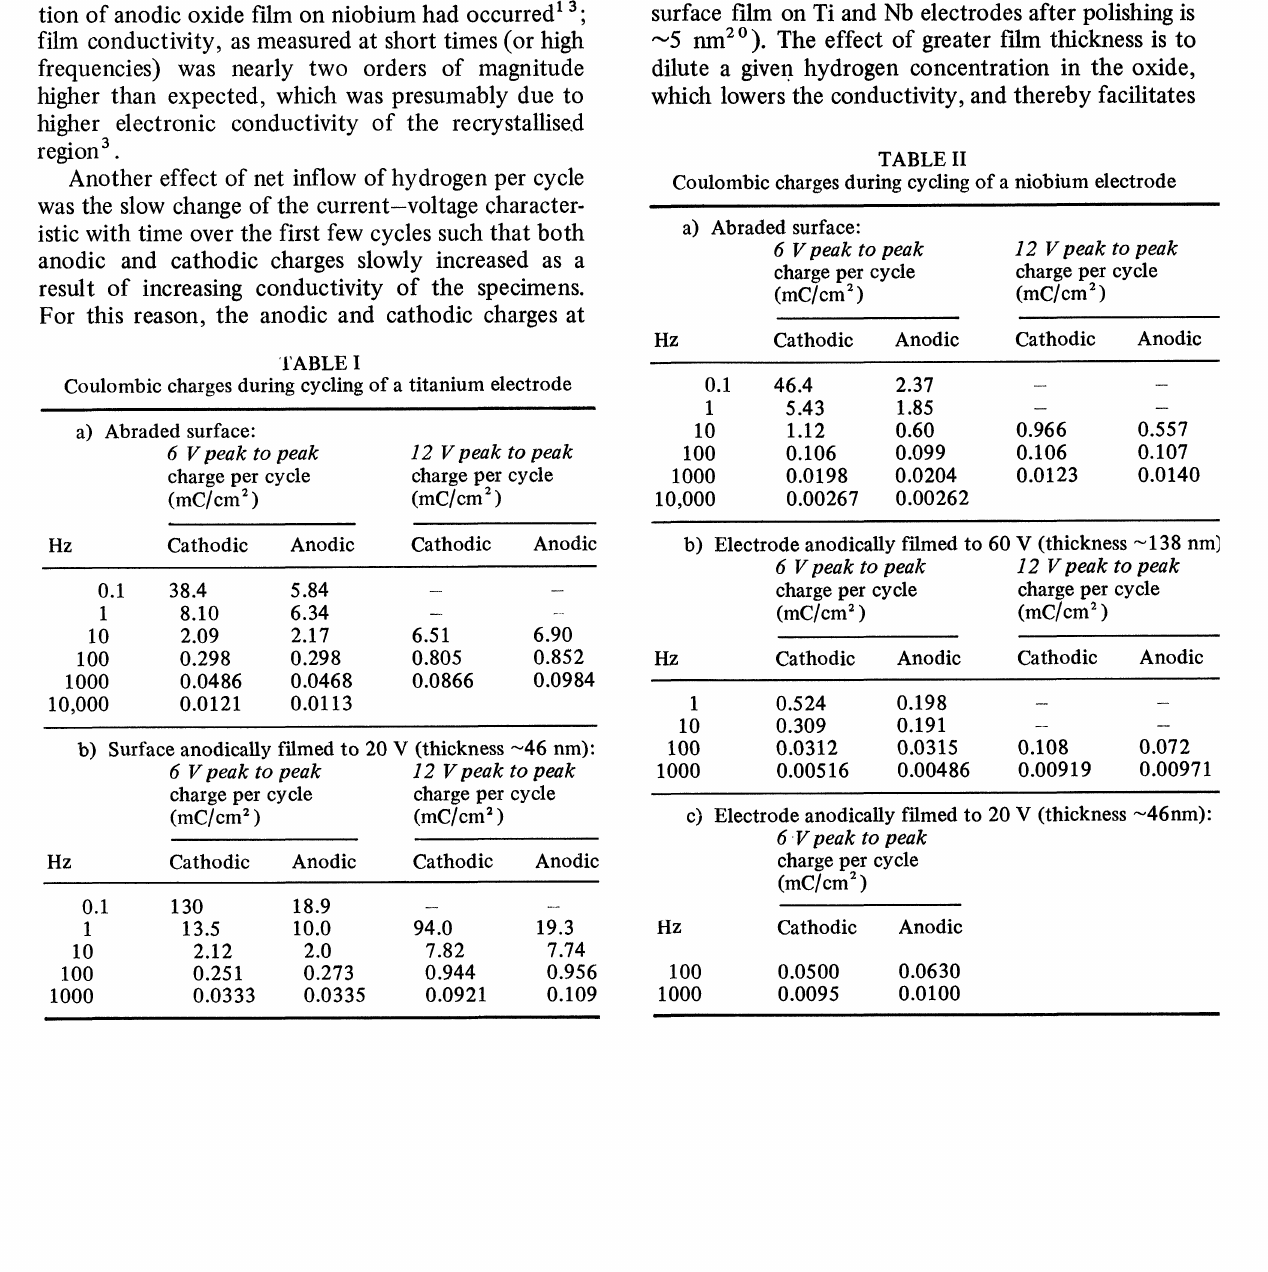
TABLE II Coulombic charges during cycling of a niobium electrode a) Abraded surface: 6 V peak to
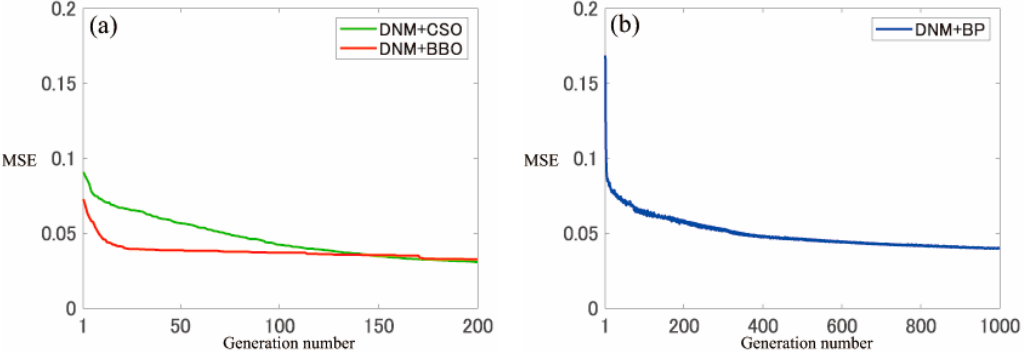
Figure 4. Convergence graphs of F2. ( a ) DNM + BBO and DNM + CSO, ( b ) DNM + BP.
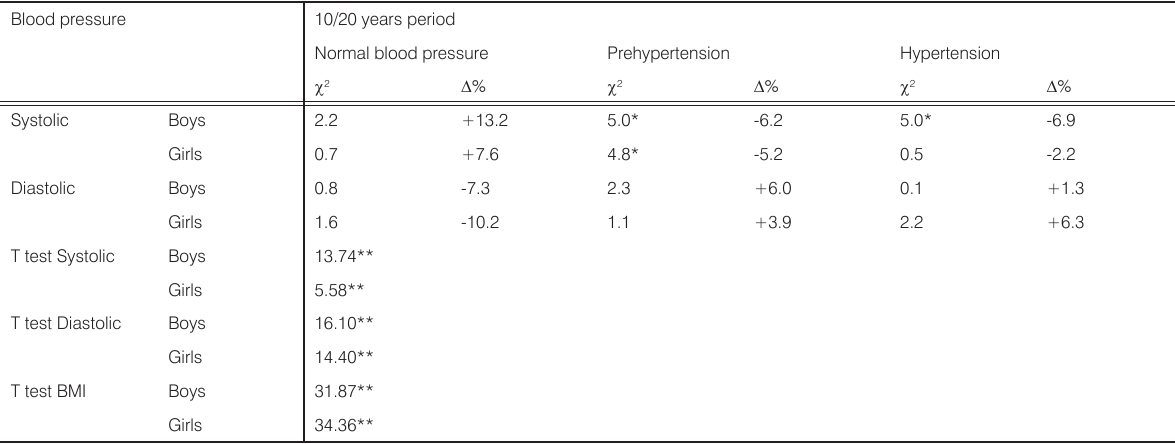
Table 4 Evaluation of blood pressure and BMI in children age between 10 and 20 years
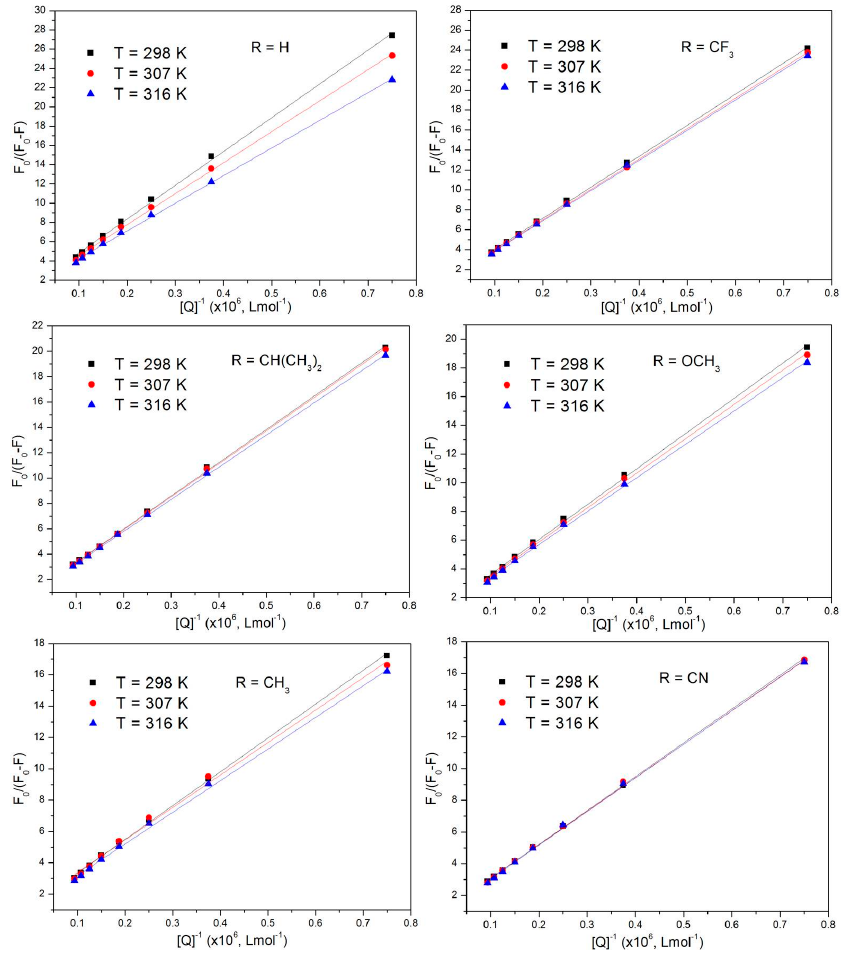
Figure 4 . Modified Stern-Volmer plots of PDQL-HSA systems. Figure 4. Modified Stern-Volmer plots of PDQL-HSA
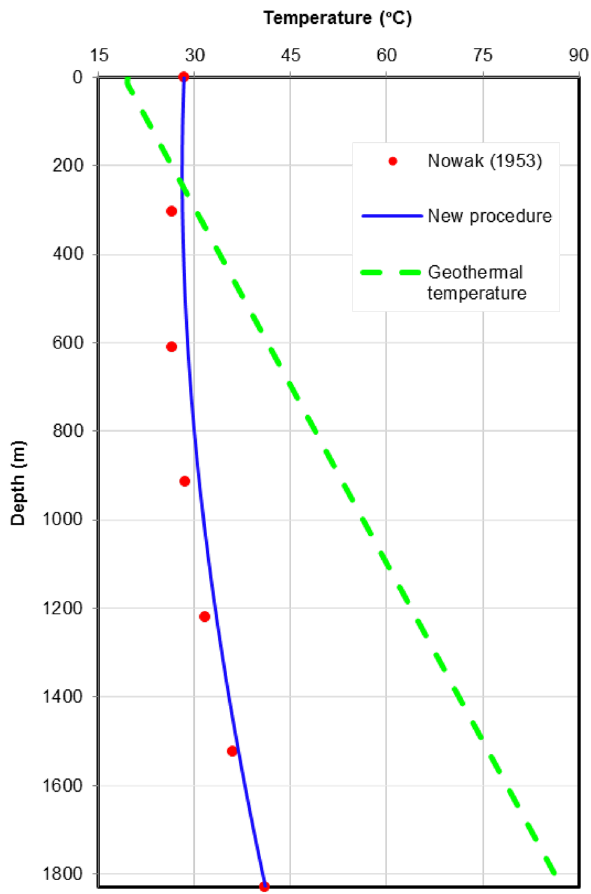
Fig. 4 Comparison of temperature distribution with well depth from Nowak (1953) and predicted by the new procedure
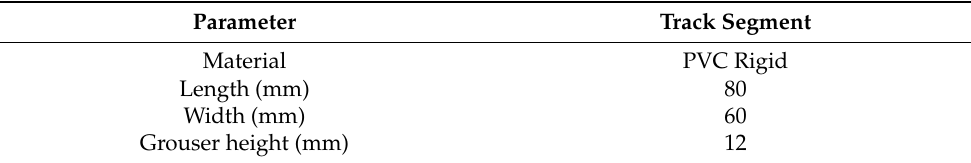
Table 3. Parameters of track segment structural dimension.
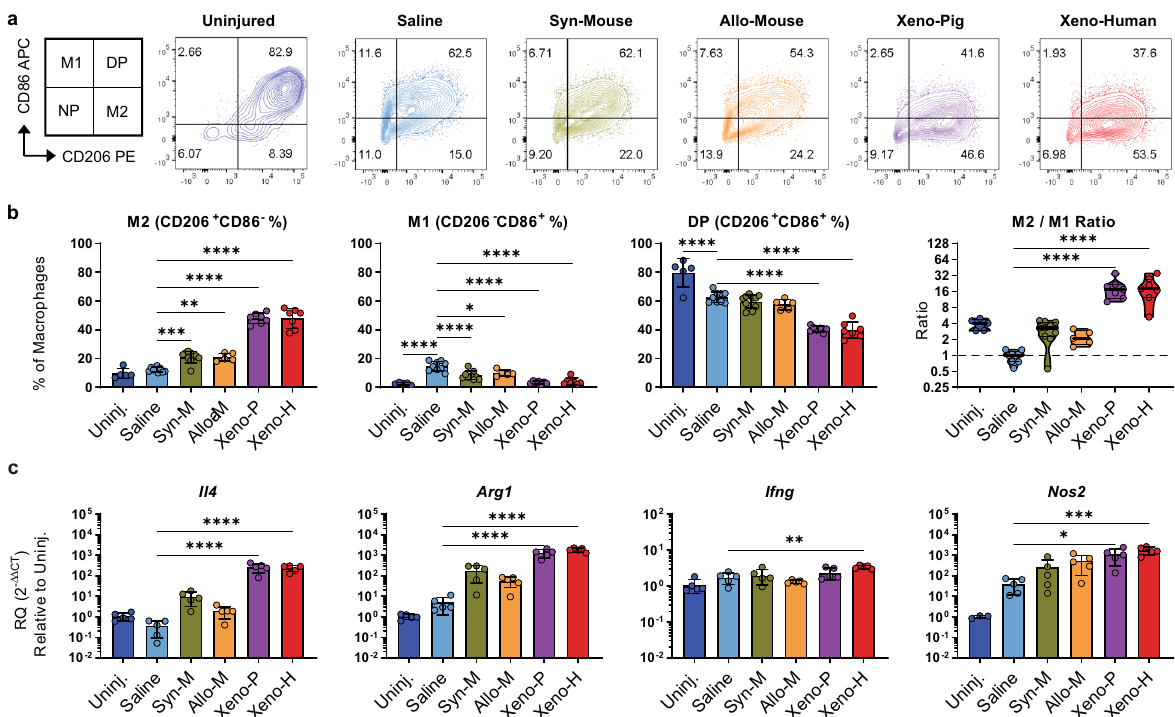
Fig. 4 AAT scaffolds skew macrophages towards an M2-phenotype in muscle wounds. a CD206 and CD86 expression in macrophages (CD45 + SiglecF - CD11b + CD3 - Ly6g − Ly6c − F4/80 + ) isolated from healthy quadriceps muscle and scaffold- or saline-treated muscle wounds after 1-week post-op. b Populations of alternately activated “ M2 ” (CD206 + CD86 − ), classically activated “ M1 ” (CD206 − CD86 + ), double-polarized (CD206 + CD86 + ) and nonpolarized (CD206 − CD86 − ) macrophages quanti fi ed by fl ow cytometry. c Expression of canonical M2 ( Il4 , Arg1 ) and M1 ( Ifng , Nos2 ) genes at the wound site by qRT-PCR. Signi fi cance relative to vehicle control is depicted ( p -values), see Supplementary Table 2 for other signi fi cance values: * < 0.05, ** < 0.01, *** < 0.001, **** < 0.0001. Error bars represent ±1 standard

**THE PROBLEM:** Give the count of lines in the listing above that include "Figure", with no other words.

**TASK ANSWER:** 2